Banks, who routinely makes staffing decisions for her unit and others within the Surgical Division, added that Emory uses a synergy model in which assignments must align with nurses’ skill level and patients’ acuity and needs. Nurses also must meet certain competencies to float to other units.

That said, she acknowledged that nurses who float to her unit can be very intimidated by the complex care of transplant patients. So Banks and her nurse colleagues have developed some strategies to make nurses who are floated to their unit have a positive experience.

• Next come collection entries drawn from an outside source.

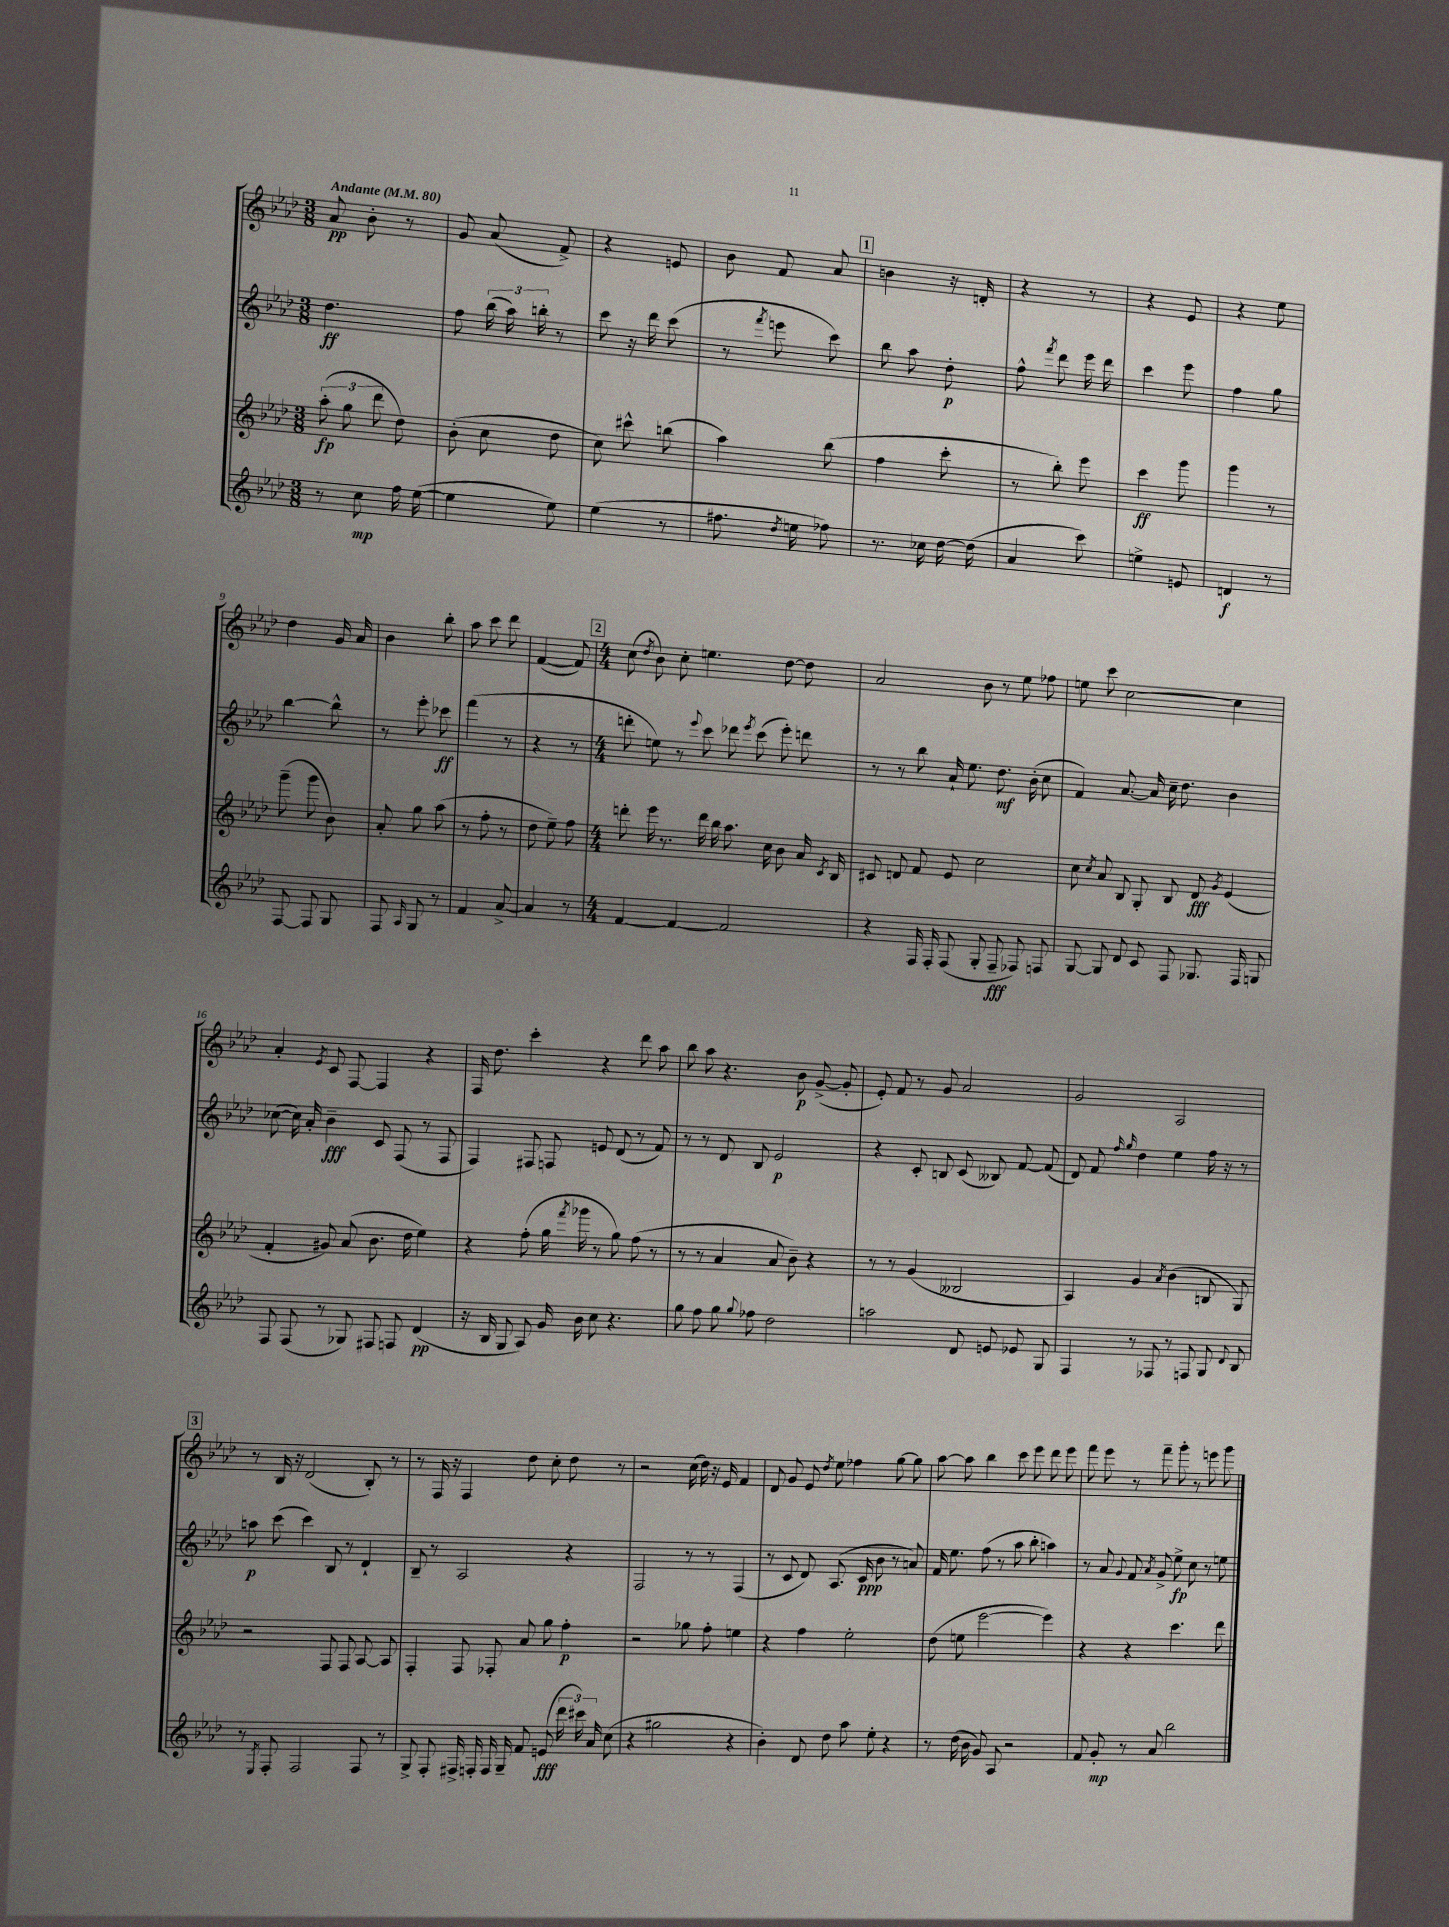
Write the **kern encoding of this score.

**kern	**kern	**kern	**kern
*staff4	*staff3	*staff2	*staff1
*clefG2	*clefG2	*clefG2	*clefG2
*k[b-e-a-d-]	*k[b-e-a-d-]	*k[b-e-a-d-]	*k[b-e-a-d-]
*M3/8	*M3/8	*M3/8	*M3/8
*MM80	*MM80	*MM80	*MM80
8r	(12aa-'	4.dd-	8a-
.	12gg	.	.
8cc	.	.	8b-'
.	12ddd-	.	.
16ff	8dd-)	.	8r
([16ee-	.	.	.
=	=	=	=
4ee-]	(8b-'	8ff	8g
.	8cc	(24bb-	(8a-
.	.	24aa-)	.
.	.	24bb'	.
8ee-)	8dd-	8r	8f^)
=	=	=	=
(4ee-	8cc)	8ccc	4r
.	8ccc#^^	16r	.
.	.	16ddd-	.
8r	(8bb	(8ccc	8e
=	=	=	=
8.ff#	4aa-)	8r	8b-
.	.	8qfff	.
.	.	8eee	8f
8qdd-	.	.	.
16ee	.	.	.
8ff-)	(8bb-	8ccc)	8a-
=	=	=	=
8.r	4ff	8bb-	4b
.	.	8aa-	.
16cc-	.	.	.
[16dd-	8ccc'	8dd-'	16r
(16dd-]	.	.	16d'
=	=	=	=
4a-	8r	8ff^^	4r
.	.	8qfff	.
.	8bb-')	8ddd-	.
8ccc)	8eee-	16eee-	8r
.	.	16ddd-	.
=	=	=	=
4ee^	4ccc	4ccc	4r
8e	8ggg	8eee-	8e-
=	=	=	=
4d	4ggg	4ff	4r
8r	8r	8gg	8ee-
=	=	=	=
[8F	(8ggg~	[4bb-	4dd-
8F]	8ggg	.	.
8G	8b-)	8bb-^^]	16g
.	.	.	16a-
=	=	=	=
8F	8a-'	8r	4b-
16qqA-	.	.	.
8G	8gg	8eee-'	.
8r	(8aa-	8ccc-	8bb-'
=	=	=	=
4f	8r	(4fff	8aa-
.	8ff'	.	8ccc
[8a-^	8r	8r	8ddd-
=	=	=	=
4a-]	8dd-	4r	([4f
.	8ee-~)	.	.
8r	8ff	8r	8f])
=	=	=	=
*M4/4	*M4/4	*M4/4	*M4/4
[4f	8ddd'	8ddd'	(8cc
.	.	.	8qdd-
.	16eee-	8ee)	8b-)
.	8.r	.	.
4f_	.	8r	8cc'
.	.	8qqeee-	.
.	16ddd	8ccc	4.ee
.	16bb-	.	.
2f]	8.aa-	8ddd-	.
.	.	8qeee-	.
.	.	(8ccc	.
.	16cc	.	.
.	8b-	8eee-')	[8dd-
.	16a-	8ddd	8dd-]
.	8qc	.	.
.	16B-	.	.
=	=	=	=
4r	8c#	8r	2a-
.	8d	8r	.
16F	8f	8bb-	.
16F'	.	.	.
(8F	8e-	16a-`	.
.	.	8.ee-	.
8G'	2cc	.	8b-
8F~	.	8.dd-	8r
8F-)	.	.	8ee-
.	.	(16b-'	.
8F	.	8cc	8ff-
=	=	=	=
[8G	8cc	4f)	8ee
.	8qcc	.	.
8G]	8a-	.	8ccc
8d-	8B-	[8.a-	[2cc
8c	8G'	.	.
.	.	16a-]	.
8F	8B-	16cc~	.
.	.	8.dd-	.
8.G-	8d-	.	.
.	8qg	.	.
.	(4e-	4b-	4cc]
16F	.	.	.
8G	.	.	.
=	=	=	=
8F	4f'	([8cc-	4a-'
(8F	.	16cc-])	.
.	.	16a-'	.
.	.	.	8qe-
8r	8g#)	4b-~	8c
8G-)	(8a-	.	[8F
8F#	8.b-	8c	4F]
8F	.	(8F	.
.	16dd-	.	.
(4d-	4ee-)	8r	4r
.	.	8F	.
=	=	=	=
16r	4r	4F)	16F
16B-	.	.	8.dd-
8G	.	.	.
8A-)	(8ff'	8F#	4ccc'
16g	16gg	8F	.
.	8qfff	.	.
16b-	16ggg-	.	.
8cc	8r	8e	4r
4.r	8gg)	(8d-	.
.	(8ff	8r	8ddd-
.	8r	8f)	8aa-
=	=	=	=
8gg	8r	8r	8bb-
8ff	8r	8r	8aa-
8gg	4a-	8d-	4.r
8qqgg	.	.	.
8ff-	.	8B-	.
2dd-	8a-	2e-	.
.	8b-~)	.	8b-
.	4r	.	([8g^
.	.	.	8g']
=	=	=	=
2aa	8r	4r	8e-')
.	8r	.	8f
.	(4g	8c'	8r
.	.	8B	8g
8d-	2B--	(8c	2a-
8e	.	8B--)	.
8e-	.	[8f	.
8G	.	(8f]	.
=	=	=	=
4F	4A-)	8d-)	2g
.	.	8f	.
.	.	16qqff	.
.	.	16qqgg	.
8r	4g	4dd-	.
8F-	.	.	.
.	8qa-	.	.
8r	(4b-	4ee-	2A-
8F	.	.	.
8G	8B	16ff	.
.	.	16r	.
8qqd-	.	.	.
8B-	8G)	8r	.
=	=	=	=
8r	2r	8aa	8r
8qE-	.	.	.
8F'	.	(8ccc	16B-
.	.	.	16r
2F	.	4ccc)	(2d-
.	8F	8B-	.
.	8F	8r	.
8F	[8A-	4d-`	8B-')
8r	8A-]	.	8r
=	=	=	=
8G^	4F'	8B-~	8r
8F'	.	8r	16F
.	.	.	16r
16F#^	8F	2A-	4F
16F'	.	.	.
16F	8F-'	.	.
16G~	.	.	.
8f	8a-	.	8dd-
(8e	8gg	.	8cc'
24ddd-	4ff'	4r	8dd-
24ccc#)	.	.	.
24a-	.	.	.
(8cc	.	.	8r
=	=	=	=
4r	2r	2F	2r
2gg#	.	.	.
.	8gg-	8r	(16cc
.	.	.	16dd-)
.	8ff'	8r	16r
.	.	.	16e-
4r	4ee	(4F	4f
=	=	=	=
4b-')	4r	8r	8d-
.	.	8c	8g
8d-	4ff	8d-)	8e-
.	.	.	8qdd-
8dd-	.	(8.A-	8ee-
8aa-	2ee-'	.	4ff-
.	.	16c	.
8ee-'	.	8b-	.
4r	.	8r	[8gg
.	.	8a)	8gg]
=	=	=	=
8r	(8dd-	16f	[8aa-
.	.	8.ee-	.
(16dd-	8ee	.	8aa-]
16b-	.	.	.
8g)	[2eee-	(8ff	4bb-
8A-	.	8r	.
2r	.	8aa-	8ccc
.	.	8bb-'	8eee-
.	4eee-])	4aa)	8ddd-
.	.	.	8eee-
=	=	=	=
8f	4r	8r	8fff
8g'	.	8a-	8eee-
.	.	8qqg	.
8r	4r	8f	8r
.	.	8qa-	.
8a-	.	8g^	8fff~
2bb-	4.ccc	8ee-^	8ggg'
.	.	8cc	8r
.	.	8r	8eee
.	8ddd-	8ee	8ggg
==	==	==	==
*-	*-	*-	*-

Among those approaches are: a personal welcome by Banks and the shift manager; an orientation to unit-specific processes, such as the twice-a-shift huddles; an assigned buddy who serves as the floated nurse’s resource person; and a pocket guide on common meds and other clinical information specific to transplant patients.

“We also will not give a nurse who is floated fresh transplant patients, but, for example, those who are more stable but having blood sugar issues,” Banks said.

“When nurses are floated to our unit, we can’t change what’s happening in the patients’ rooms — that they are working with a less familiar type of patient. But we can change what’s happening in the hallways and the break room so people feel welcomed. We want them to feel they are a part of the team.”

Those positive strategies are echoed by Davies, who has written a CE article about balancing floating and other staffing practices with fiscal responsibilities and quality care.

“It should be a rule that nurses who are floated are considered guests on that unit — and that message should come from the manager on down,” Davies said. Further, nurses should be able to say when they don’t feel competent to take care of a particular patient or be floated to a certain unit without any repercussions, she said.

“There are certain jobs where you can just put a ‘body’ someplace and everything is fine,” Davies said. “But that’s not the case in nursing. Also, units must be able to be staffed up to certain levels, which also is a top-down strategy.”

Willis added that nurses on the home unit must think about the experience level of the person whose turn it is to float.

“Floating is difficult, but safe patient care is the goal for all of us who are nurses,” Willis said. “There are times when a more experienced nurse should float out of turn instead of a nurse who recently completed orientation.”

In the moment

As for personal strategies, Davies said that nurses — even the most accomplished — sometimes psych themselves out. They truly must remember their competency and take advantage of any unit-specific tools available to floated staff, she said.

Willis advises nurses to simply acknowledge that the day will be somewhat more stressful. And she suggests making the unfamiliar, more familiar. For example, Willis immediately arranges the various lists and settings on the unit-supplied phone the way she likes it; she gets the lay of the land; and introduces herself to the charge nurse.

“I will need his or her help at some point,” Willis said. Additionally, she lets physicians and patients know that, although the unit is not her usual one, she is certified and a very competent provider of care.

As an experienced nurse who has worked at other facilities, Willis believes that most nursing units are trying to do the right thing by creating a better experience for nurses who’ve been pulled to their unit.

Said Willis, “No one wants the reputation that your unit treats floated staff poorly.”

— Susan Trossman is the senior reporter for The American Nurse.